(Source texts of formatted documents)
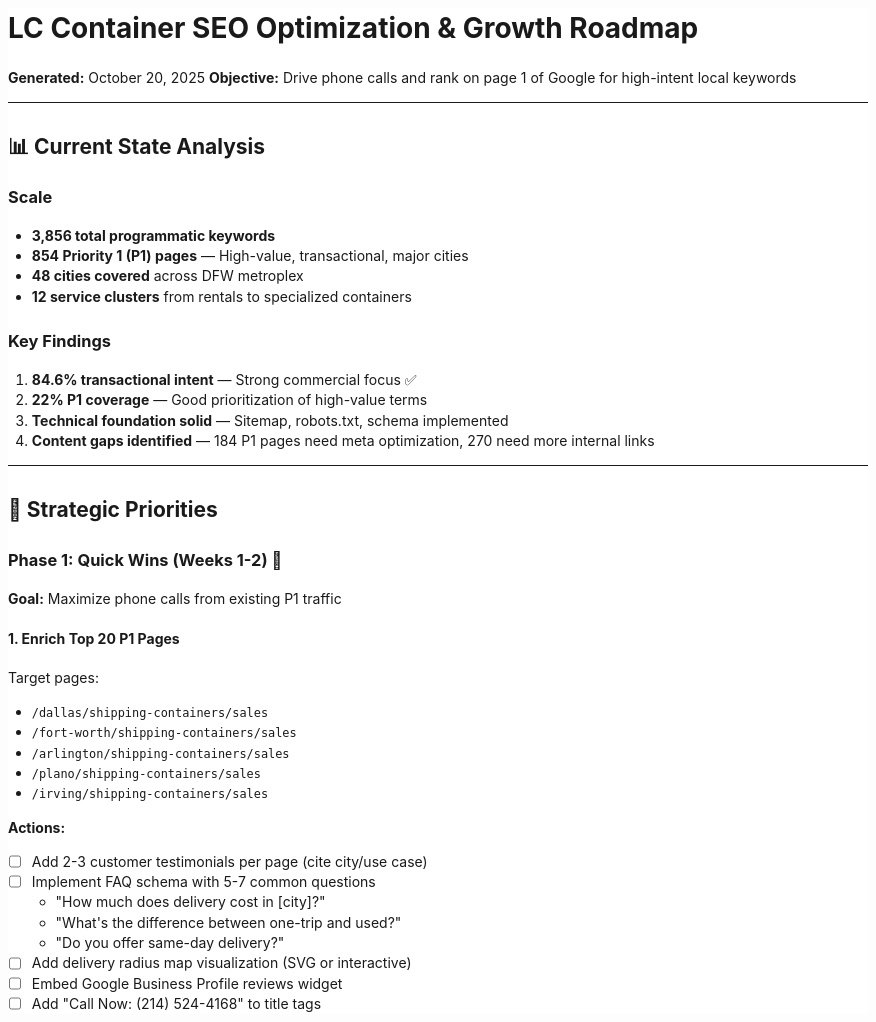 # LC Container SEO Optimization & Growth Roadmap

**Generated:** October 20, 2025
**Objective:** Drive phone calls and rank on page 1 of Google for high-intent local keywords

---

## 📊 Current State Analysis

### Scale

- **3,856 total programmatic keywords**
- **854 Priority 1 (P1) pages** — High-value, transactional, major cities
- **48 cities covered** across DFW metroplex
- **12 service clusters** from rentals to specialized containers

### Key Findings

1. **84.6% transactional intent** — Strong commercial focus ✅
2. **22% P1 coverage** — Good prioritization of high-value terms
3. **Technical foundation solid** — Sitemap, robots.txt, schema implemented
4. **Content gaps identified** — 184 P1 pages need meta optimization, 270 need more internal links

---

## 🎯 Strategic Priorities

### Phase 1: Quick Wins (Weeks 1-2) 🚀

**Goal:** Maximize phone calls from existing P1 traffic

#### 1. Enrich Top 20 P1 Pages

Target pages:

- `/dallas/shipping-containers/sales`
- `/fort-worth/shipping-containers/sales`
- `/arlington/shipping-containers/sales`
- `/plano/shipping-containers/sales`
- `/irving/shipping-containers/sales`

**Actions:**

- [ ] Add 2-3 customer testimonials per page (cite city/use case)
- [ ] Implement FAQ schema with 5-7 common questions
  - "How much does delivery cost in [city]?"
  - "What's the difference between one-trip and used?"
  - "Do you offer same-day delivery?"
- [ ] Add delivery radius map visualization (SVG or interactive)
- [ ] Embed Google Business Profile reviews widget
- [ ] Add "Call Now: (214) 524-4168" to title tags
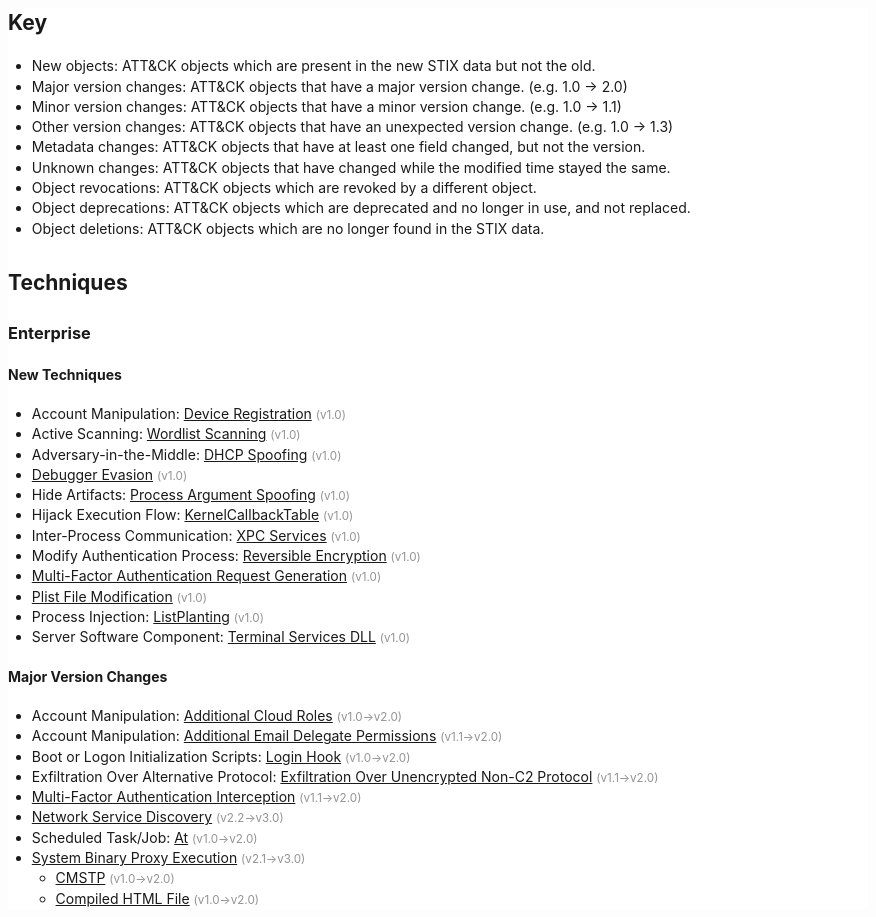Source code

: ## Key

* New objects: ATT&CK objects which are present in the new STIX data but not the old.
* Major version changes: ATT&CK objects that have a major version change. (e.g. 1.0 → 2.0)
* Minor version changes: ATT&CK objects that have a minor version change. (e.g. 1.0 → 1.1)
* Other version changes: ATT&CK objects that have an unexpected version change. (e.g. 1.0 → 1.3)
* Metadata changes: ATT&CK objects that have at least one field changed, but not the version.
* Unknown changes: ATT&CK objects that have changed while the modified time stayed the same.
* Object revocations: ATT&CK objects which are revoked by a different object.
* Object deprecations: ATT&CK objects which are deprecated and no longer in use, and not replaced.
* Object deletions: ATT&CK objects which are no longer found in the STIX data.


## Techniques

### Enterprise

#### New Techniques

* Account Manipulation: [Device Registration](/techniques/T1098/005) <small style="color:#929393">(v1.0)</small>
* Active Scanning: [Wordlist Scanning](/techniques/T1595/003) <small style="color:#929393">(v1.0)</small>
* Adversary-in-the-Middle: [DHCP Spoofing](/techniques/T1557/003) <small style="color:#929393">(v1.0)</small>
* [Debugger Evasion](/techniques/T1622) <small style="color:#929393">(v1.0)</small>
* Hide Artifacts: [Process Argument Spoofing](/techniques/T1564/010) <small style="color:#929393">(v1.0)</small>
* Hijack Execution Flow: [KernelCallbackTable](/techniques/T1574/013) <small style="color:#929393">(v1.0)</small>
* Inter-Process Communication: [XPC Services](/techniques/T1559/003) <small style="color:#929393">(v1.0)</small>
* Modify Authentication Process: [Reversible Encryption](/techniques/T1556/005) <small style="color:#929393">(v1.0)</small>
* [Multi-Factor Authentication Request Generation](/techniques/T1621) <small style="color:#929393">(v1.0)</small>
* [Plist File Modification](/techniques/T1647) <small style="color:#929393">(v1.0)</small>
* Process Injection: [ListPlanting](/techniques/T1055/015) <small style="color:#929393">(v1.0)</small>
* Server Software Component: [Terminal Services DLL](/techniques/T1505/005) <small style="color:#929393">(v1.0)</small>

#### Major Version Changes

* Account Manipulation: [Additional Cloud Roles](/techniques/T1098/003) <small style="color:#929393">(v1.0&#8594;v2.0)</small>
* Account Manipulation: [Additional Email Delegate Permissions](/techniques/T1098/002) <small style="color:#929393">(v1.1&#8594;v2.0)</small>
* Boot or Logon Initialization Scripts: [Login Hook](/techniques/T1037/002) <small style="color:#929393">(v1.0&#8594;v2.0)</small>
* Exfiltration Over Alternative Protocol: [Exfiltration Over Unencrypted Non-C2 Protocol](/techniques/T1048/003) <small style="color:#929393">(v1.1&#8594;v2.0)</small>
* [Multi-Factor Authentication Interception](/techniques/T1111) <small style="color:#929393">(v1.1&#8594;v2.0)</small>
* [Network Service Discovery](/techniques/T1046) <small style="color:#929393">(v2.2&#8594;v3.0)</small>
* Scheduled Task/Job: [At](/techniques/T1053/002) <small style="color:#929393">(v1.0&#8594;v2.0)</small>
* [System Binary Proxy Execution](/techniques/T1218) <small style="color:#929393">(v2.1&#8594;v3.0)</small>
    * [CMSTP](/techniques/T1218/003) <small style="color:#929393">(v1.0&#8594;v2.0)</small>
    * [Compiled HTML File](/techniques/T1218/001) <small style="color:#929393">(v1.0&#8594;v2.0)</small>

**Task requirements**
Give every line above again exactly, omitting whatever pictures appear.

**Exercise output**
 # LC Container SEO Optimization & Growth Roadmap

**Generated:** October 20, 2025
**Objective:** Drive phone calls and rank on page 1 of Google for high-intent local keywords

---

## 📊 Current State Analysis

### Scale

- **3,856 total programmatic keywords**
- **854 Priority 1 (P1) pages** — High-value, transactional, major cities
- **48 cities covered** across DFW metroplex
- **12 service clusters** from rentals to specialized containers

### Key Findings

1. **84.6% transactional intent** — Strong commercial focus ✅
2. **22% P1 coverage** — Good prioritization of high-value terms
3. **Technical foundation solid** — Sitemap, robots.txt, schema implemented
4. **Content gaps identified** — 184 P1 pages need meta optimization, 270 need more internal links

---

## 🎯 Strategic Priorities

### Phase 1: Quick Wins (Weeks 1-2) 🚀

**Goal:** Maximize phone calls from existing P1 traffic

#### 1. Enrich Top 20 P1 Pages

Target pages:

- `/dallas/shipping-containers/sales`
- `/fort-worth/shipping-containers/sales`
- `/arlington/shipping-containers/sales`
- `/plano/shipping-containers/sales`
- `/irving/shipping-containers/sales`

**Actions:**

- [ ] Add 2-3 customer testimonials per page (cite city/use case)
- [ ] Implement FAQ schema with 5-7 common questions
  - "How much does delivery cost in [city]?"
  - "What's the difference between one-trip and used?"
  - "Do you offer same-day delivery?"
- [ ] Add delivery radius map visualization (SVG or interactive)
- [ ] Embed Google Business Profile reviews widget
- [ ] Add "Call Now: (214) 524-4168" to title tags
Source code

: ## Key

* New objects: ATT&CK objects which are present in the new STIX data but not the old.
* Major version changes: ATT&CK objects that have a major version change. (e.g. 1.0 → 2.0)
* Minor version changes: ATT&CK objects that have a minor version change. (e.g. 1.0 → 1.1)
* Other version changes: ATT&CK objects that have an unexpected version change. (e.g. 1.0 → 1.3)
* Metadata changes: ATT&CK objects that have at least one field changed, but not the version.
* Unknown changes: ATT&CK objects that have changed while the modified time stayed the same.
* Object revocations: ATT&CK objects which are revoked by a different object.
* Object deprecations: ATT&CK objects which are deprecated and no longer in use, and not replaced.
* Object deletions: ATT&CK objects which are no longer found in the STIX data.


## Techniques

### Enterprise

#### New Techniques

* Account Manipulation: [Device Registration](/techniques/T1098/005) <small style="color:#929393">(v1.0)</small>
* Active Scanning: [Wordlist Scanning](/techniques/T1595/003) <small style="color:#929393">(v1.0)</small>
* Adversary-in-the-Middle: [DHCP Spoofing](/techniques/T1557/003) <small style="color:#929393">(v1.0)</small>
* [Debugger Evasion](/techniques/T1622) <small style="color:#929393">(v1.0)</small>
* Hide Artifacts: [Process Argument Spoofing](/techniques/T1564/010) <small style="color:#929393">(v1.0)</small>
* Hijack Execution Flow: [KernelCallbackTable](/techniques/T1574/013) <small style="color:#929393">(v1.0)</small>
* Inter-Process Communication: [XPC Services](/techniques/T1559/003) <small style="color:#929393">(v1.0)</small>
* Modify Authentication Process: [Reversible Encryption](/techniques/T1556/005) <small style="color:#929393">(v1.0)</small>
* [Multi-Factor Authentication Request Generation](/techniques/T1621) <small style="color:#929393">(v1.0)</small>
* [Plist File Modification](/techniques/T1647) <small style="color:#929393">(v1.0)</small>
* Process Injection: [ListPlanting](/techniques/T1055/015) <small style="color:#929393">(v1.0)</small>
* Server Software Component: [Terminal Services DLL](/techniques/T1505/005) <small style="color:#929393">(v1.0)</small>

#### Major Version Changes

* Account Manipulation: [Additional Cloud Roles](/techniques/T1098/003) <small style="color:#929393">(v1.0&#8594;v2.0)</small>
* Account Manipulation: [Additional Email Delegate Permissions](/techniques/T1098/002) <small style="color:#929393">(v1.1&#8594;v2.0)</small>
* Boot or Logon Initialization Scripts: [Login Hook](/techniques/T1037/002) <small style="color:#929393">(v1.0&#8594;v2.0)</small>
* Exfiltration Over Alternative Protocol: [Exfiltration Over Unencrypted Non-C2 Protocol](/techniques/T1048/003) <small style="color:#929393">(v1.1&#8594;v2.0)</small>
* [Multi-Factor Authentication Interception](/techniques/T1111) <small style="color:#929393">(v1.1&#8594;v2.0)</small>
* [Network Service Discovery](/techniques/T1046) <small style="color:#929393">(v2.2&#8594;v3.0)</small>
* Scheduled Task/Job: [At](/techniques/T1053/002) <small style="color:#929393">(v1.0&#8594;v2.0)</small>
* [System Binary Proxy Execution](/techniques/T1218) <small style="color:#929393">(v2.1&#8594;v3.0)</small>
    * [CMSTP](/techniques/T1218/003) <small style="color:#929393">(v1.0&#8594;v2.0)</small>
    * [Compiled HTML File](/techniques/T1218/001) <small style="color:#929393">(v1.0&#8594;v2.0)</small>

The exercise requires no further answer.